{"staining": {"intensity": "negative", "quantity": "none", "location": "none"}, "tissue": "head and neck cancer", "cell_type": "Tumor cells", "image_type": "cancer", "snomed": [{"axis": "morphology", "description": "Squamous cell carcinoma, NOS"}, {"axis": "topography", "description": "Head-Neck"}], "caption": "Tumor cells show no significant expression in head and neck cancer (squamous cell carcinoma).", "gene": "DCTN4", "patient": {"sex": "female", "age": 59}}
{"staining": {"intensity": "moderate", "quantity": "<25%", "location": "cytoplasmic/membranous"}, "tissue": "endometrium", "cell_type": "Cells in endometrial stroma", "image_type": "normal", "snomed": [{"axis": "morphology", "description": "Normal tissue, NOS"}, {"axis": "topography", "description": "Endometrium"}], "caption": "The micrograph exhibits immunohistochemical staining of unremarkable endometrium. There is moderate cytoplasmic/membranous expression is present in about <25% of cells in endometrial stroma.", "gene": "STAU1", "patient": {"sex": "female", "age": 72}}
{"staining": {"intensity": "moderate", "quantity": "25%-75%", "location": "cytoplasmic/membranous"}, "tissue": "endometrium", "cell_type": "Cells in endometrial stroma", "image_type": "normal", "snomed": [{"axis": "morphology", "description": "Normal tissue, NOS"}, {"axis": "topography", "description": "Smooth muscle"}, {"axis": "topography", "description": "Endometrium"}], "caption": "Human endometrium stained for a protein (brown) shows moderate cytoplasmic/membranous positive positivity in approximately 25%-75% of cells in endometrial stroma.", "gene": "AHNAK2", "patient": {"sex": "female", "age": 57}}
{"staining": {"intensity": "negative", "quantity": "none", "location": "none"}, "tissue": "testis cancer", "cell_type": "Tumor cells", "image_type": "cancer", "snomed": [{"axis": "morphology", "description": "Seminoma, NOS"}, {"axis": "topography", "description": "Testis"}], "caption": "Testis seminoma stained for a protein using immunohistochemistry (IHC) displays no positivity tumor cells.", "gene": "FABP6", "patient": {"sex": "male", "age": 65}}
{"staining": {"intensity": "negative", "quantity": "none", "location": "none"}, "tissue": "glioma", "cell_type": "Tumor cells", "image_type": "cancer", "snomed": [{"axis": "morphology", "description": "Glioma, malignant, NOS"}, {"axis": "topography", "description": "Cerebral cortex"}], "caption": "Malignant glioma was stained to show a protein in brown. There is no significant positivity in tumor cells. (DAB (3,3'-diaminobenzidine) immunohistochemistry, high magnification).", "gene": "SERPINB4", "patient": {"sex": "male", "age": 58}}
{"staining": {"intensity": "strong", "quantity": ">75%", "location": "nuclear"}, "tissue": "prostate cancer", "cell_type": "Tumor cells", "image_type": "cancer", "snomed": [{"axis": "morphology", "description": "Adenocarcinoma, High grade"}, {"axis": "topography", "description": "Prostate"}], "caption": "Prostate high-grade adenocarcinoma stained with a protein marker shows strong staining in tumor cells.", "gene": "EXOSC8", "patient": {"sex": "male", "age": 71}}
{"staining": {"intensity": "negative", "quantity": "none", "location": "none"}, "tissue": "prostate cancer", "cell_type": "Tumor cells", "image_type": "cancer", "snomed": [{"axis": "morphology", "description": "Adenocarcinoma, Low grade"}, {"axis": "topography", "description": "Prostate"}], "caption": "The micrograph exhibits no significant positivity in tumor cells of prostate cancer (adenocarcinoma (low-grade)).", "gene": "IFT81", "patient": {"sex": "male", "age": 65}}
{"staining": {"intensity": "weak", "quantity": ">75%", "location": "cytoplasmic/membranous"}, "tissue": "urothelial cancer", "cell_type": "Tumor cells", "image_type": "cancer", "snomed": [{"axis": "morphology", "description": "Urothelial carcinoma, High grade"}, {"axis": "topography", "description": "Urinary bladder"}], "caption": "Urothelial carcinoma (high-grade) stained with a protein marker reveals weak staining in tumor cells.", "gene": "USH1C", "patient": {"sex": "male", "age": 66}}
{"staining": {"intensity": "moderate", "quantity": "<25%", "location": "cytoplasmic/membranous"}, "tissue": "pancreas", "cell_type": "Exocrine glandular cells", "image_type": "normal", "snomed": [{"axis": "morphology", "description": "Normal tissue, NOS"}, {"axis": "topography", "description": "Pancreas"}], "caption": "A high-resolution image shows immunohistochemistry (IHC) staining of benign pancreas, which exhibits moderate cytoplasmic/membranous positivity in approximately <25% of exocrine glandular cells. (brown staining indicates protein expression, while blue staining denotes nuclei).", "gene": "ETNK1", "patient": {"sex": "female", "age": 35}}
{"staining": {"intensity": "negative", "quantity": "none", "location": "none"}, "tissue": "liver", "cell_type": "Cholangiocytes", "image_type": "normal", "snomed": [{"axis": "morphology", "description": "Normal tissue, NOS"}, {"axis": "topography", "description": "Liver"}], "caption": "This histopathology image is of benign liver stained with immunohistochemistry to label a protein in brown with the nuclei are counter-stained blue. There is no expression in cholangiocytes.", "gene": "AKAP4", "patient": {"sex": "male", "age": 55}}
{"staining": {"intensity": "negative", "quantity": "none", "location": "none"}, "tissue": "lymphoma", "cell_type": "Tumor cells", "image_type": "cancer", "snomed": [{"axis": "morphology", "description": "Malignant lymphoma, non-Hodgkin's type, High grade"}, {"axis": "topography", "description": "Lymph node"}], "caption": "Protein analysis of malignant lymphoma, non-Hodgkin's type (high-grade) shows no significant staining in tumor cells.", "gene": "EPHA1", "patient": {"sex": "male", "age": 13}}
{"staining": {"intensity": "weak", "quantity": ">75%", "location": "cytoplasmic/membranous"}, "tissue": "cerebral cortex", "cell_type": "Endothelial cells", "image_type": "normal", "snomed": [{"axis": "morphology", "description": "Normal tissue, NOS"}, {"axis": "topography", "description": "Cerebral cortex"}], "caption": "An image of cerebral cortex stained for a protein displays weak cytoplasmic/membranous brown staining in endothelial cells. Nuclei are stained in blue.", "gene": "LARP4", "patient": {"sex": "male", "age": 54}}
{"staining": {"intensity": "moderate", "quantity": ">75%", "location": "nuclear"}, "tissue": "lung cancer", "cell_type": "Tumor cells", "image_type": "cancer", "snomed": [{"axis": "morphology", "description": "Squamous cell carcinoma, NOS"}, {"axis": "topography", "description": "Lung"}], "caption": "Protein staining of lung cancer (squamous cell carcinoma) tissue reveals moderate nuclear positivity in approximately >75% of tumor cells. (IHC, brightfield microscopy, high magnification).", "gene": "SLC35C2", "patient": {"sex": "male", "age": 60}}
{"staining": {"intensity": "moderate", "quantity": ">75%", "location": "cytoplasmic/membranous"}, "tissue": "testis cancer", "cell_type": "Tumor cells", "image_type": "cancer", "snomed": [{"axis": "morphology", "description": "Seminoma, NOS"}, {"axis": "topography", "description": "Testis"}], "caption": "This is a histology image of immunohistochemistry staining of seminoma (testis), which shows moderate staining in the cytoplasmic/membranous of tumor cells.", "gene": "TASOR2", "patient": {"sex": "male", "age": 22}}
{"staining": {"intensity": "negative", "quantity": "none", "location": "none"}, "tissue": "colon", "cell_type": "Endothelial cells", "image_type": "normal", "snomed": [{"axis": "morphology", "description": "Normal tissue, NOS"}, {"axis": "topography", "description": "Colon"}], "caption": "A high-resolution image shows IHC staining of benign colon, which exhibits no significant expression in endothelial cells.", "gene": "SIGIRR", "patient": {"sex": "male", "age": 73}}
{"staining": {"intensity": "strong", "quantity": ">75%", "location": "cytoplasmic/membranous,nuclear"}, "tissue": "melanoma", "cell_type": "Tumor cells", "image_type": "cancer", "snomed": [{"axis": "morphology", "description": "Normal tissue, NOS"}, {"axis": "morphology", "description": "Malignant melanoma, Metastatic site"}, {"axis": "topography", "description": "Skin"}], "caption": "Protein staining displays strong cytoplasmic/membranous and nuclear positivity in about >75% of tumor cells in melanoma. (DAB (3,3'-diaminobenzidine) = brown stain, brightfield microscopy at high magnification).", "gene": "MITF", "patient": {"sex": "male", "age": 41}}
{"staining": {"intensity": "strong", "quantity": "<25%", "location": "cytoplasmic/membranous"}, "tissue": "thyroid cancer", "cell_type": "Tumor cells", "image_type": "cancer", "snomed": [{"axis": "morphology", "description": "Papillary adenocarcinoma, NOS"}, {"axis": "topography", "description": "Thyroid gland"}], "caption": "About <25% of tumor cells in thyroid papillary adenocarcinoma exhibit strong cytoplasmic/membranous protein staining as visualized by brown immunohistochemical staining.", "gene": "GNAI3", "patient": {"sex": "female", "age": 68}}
+-------+
*REQUIRED WORK:* Each line of the records, from the opening one through the line holding "seminoma stained for", should be restated word for word, with nothing else in the answer.

*ANSWER TO THIS EXERCISE:*
{"staining": {"intensity": "negative", "quantity": "none", "location": "none"}, "tissue": "head and neck cancer", "cell_type": "Tumor cells", "image_type": "cancer", "snomed": [{"axis": "morphology", "description": "Squamous cell carcinoma, NOS"}, {"axis": "topography", "description": "Head-Neck"}], "caption": "Tumor cells show no significant expression in head and neck cancer (squamous cell carcinoma).", "gene": "DCTN4", "patient": {"sex": "female", "age": 59}}
{"staining": {"intensity": "moderate", "quantity": "<25%", "location": "cytoplasmic/membranous"}, "tissue": "endometrium", "cell_type": "Cells in endometrial stroma", "image_type": "normal", "snomed": [{"axis": "morphology", "description": "Normal tissue, NOS"}, {"axis": "topography", "description": "Endometrium"}], "caption": "The micrograph exhibits immunohistochemical staining of unremarkable endometrium. There is moderate cytoplasmic/membranous expression is present in about <25% of cells in endometrial stroma.", "gene": "STAU1", "patient": {"sex": "female", "age": 72}}
{"staining": {"intensity": "moderate", "quantity": "25%-75%", "location": "cytoplasmic/membranous"}, "tissue": "endometrium", "cell_type": "Cells in endometrial stroma", "image_type": "normal", "snomed": [{"axis": "morphology", "description": "Normal tissue, NOS"}, {"axis": "topography", "description": "Smooth muscle"}, {"axis": "topography", "description": "Endometrium"}], "caption": "Human endometrium stained for a protein (brown) shows moderate cytoplasmic/membranous positive positivity in approximately 25%-75% of cells in endometrial stroma.", "gene": "AHNAK2", "patient": {"sex": "female", "age": 57}}
{"staining": {"intensity": "negative", "quantity": "none", "location": "none"}, "tissue": "testis cancer", "cell_type": "Tumor cells", "image_type": "cancer", "snomed": [{"axis": "morphology", "description": "Seminoma, NOS"}, {"axis": "topography", "description": "Testis"}], "caption": "Testis seminoma stained for a protein using immunohistochemistry (IHC) displays no positivity tumor cells.", "gene": "FABP6", "patient": {"sex": "male", "age": 65}}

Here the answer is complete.